== Task requirements ==
Lay out every line of the items below as a Markdown table with the columns "No." and "Entry," numbering the rows and leaving out blank lines. Leave the pictures out of the answer.

(Dataset items)
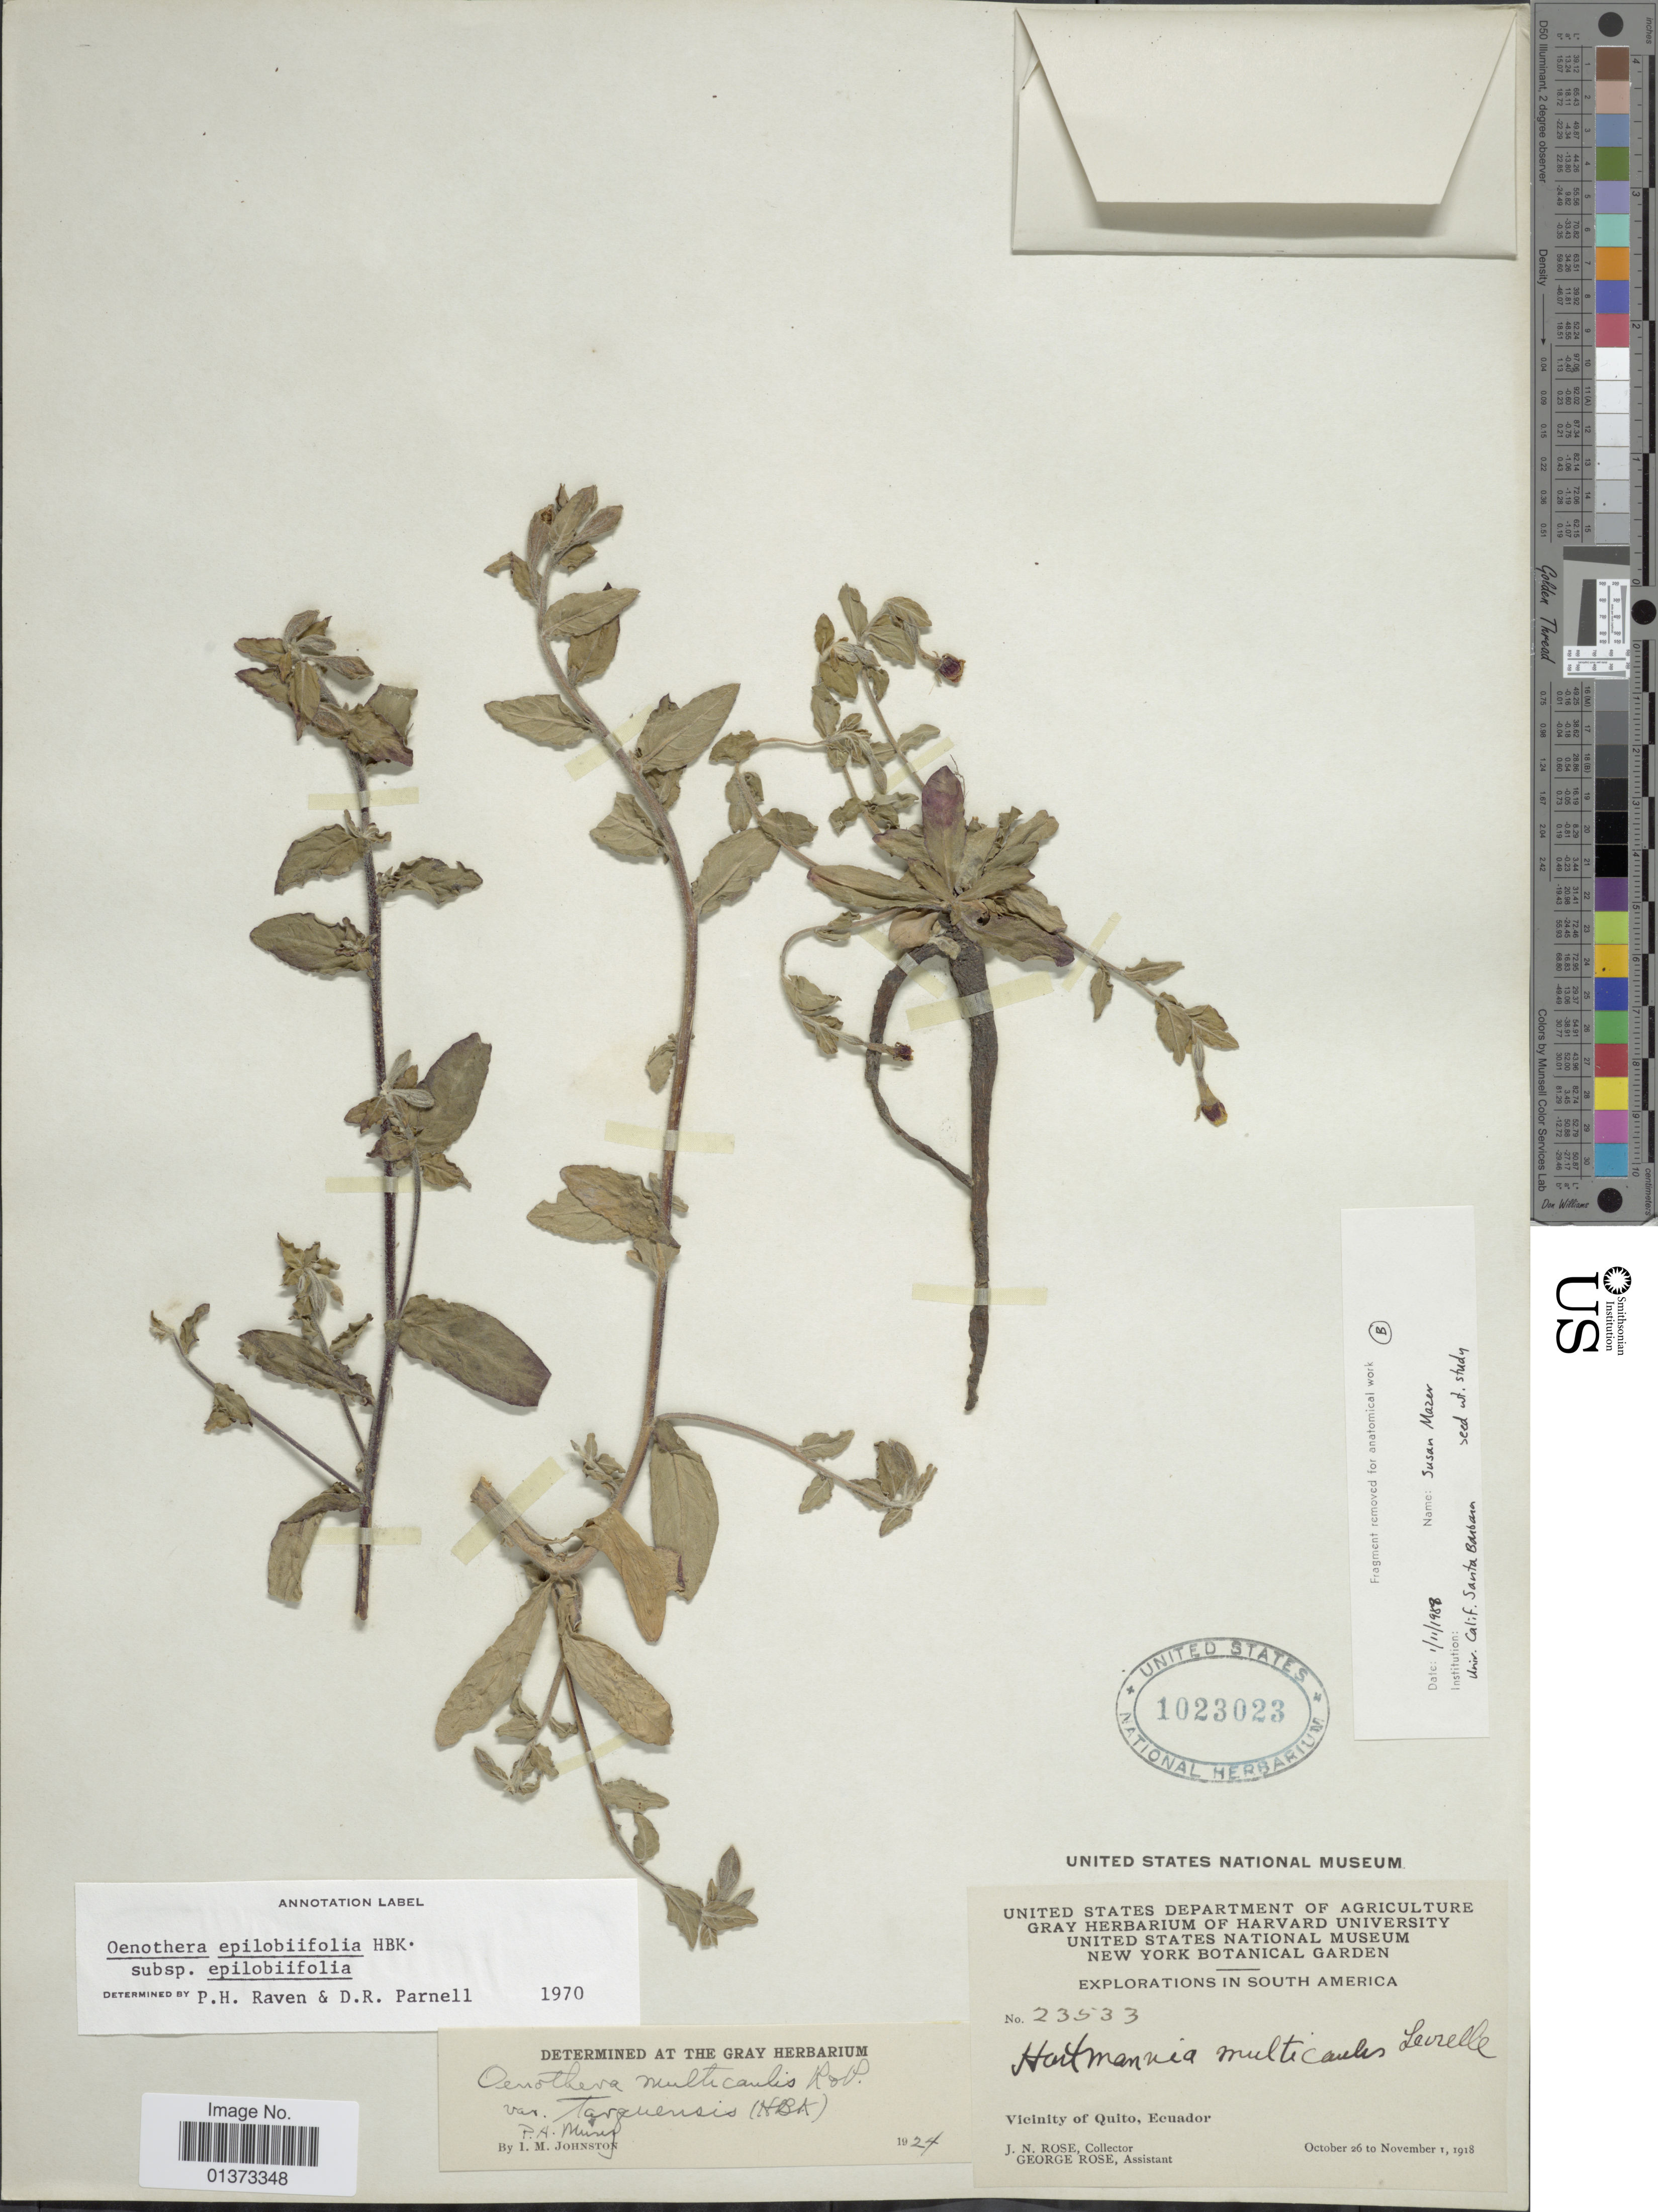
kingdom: Plantae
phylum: Tracheophyta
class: Magnoliopsida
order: Myrtales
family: Onagraceae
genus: Oenothera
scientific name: Oenothera epilobiifolia subsp. epilobiifolia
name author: Kunth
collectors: J. N. Rose & G. Rose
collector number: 23533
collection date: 1918-10-26/1918-11-01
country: Ecuador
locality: Vicinity of Quito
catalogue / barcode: US 1023023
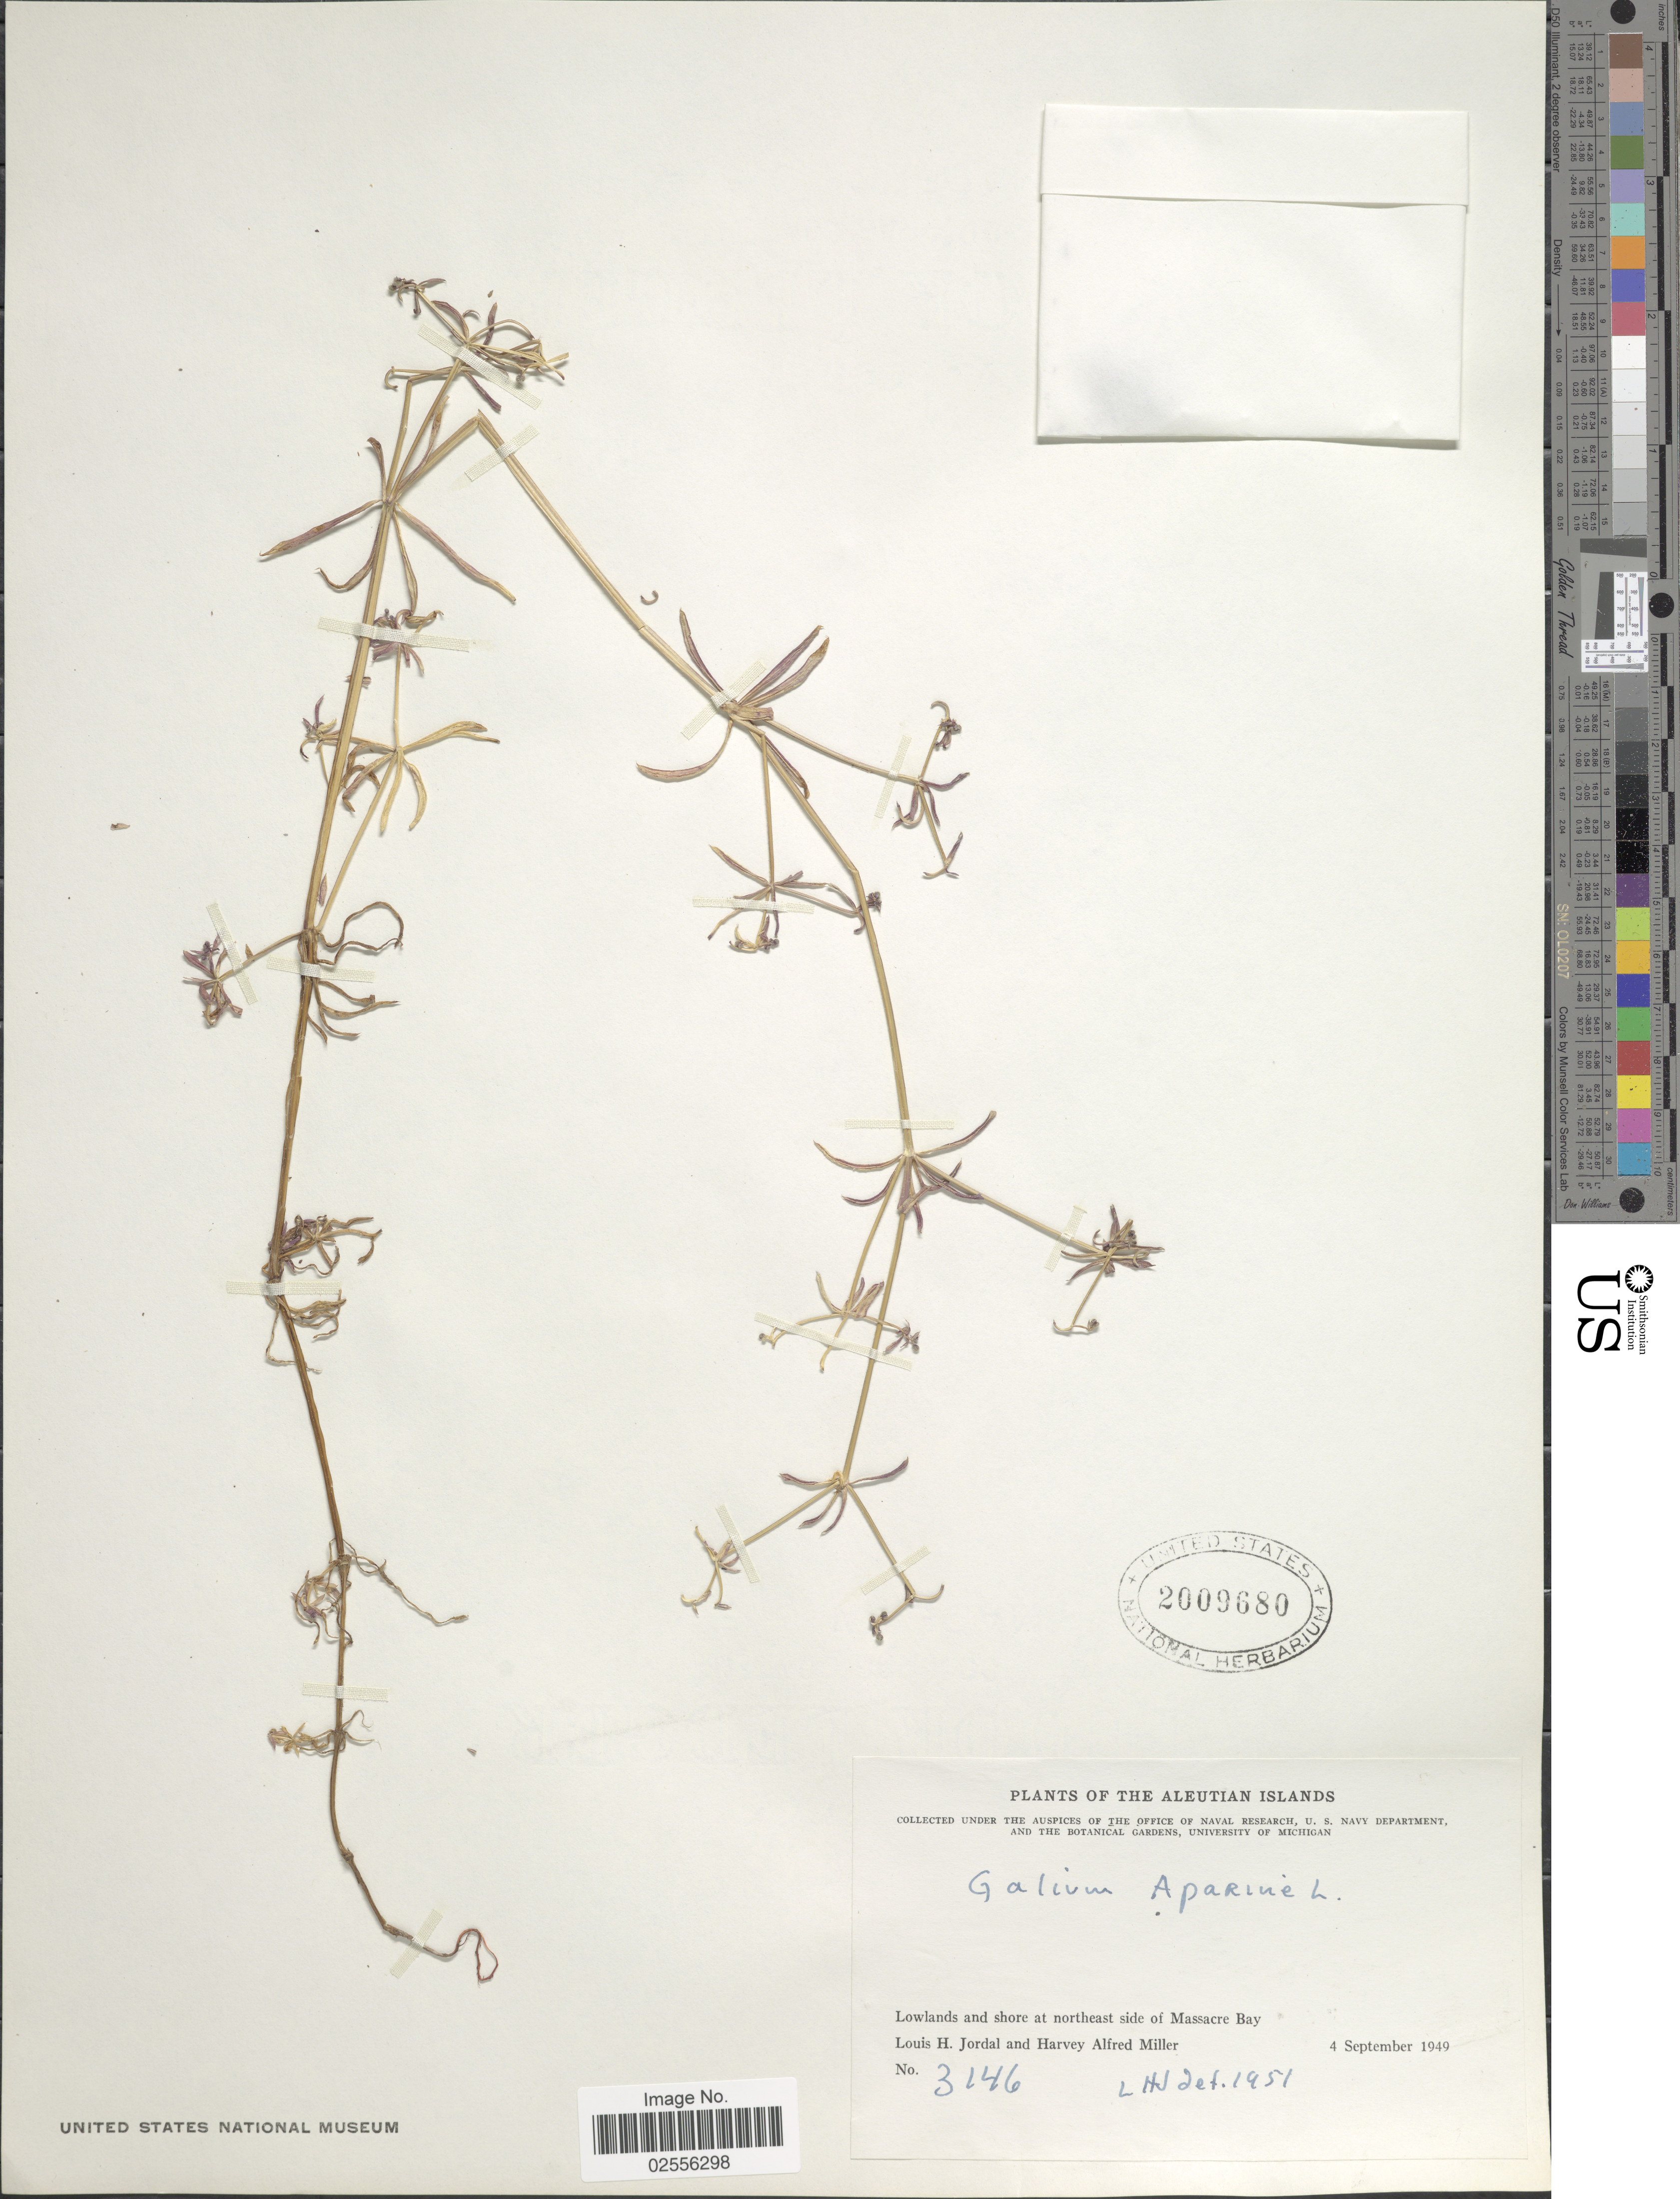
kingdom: Plantae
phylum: Tracheophyta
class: Magnoliopsida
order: Gentianales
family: Rubiaceae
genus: Galium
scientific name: Galium aparine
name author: L.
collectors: L. Jordal & H. A. Miller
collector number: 3146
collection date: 1949-09-04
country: United States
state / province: Alaska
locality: Aleutian Islands. northeast side of Massacre Bay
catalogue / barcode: US 2009680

== The output ==
| No. | Entry |
|---|---|
| 1 | kingdom: Plantae |
| 2 | phylum: Tracheophyta |
| 3 | class: Magnoliopsida |
| 4 | order: Myrtales |
| 5 | family: Onagraceae |
| 6 | genus: Oenothera |
| 7 | scientific name: Oenothera epilobiifolia subsp. epilobiifolia |
| 8 | name author: Kunth |
| 9 | collectors: J. N. Rose & G. Rose |
| 10 | collector number: 23533 |
| 11 | collection date: 1918-10-26/1918-11-01 |
| 12 | country: Ecuador |
| 13 | locality: Vicinity of Quito |
| 14 | catalogue / barcode: US 1023023 |
| 15 | kingdom: Plantae |
| 16 | phylum: Tracheophyta |
| 17 | class: Magnoliopsida |
| 18 | order: Gentianales |
| 19 | family: Rubiaceae |
| 20 | genus: Galium |
| 21 | scientific name: Galium aparine |
| 22 | name author: L. |
| 23 | collectors: L. Jordal & H. A. Miller |
| 24 | collector number: 3146 |
| 25 | collection date: 1949-09-04 |
| 26 | country: United States |
| 27 | state / province: Alaska |
| 28 | locality: Aleutian Islands. northeast side of Massacre Bay |
| 29 | catalogue / barcode: US 2009680 |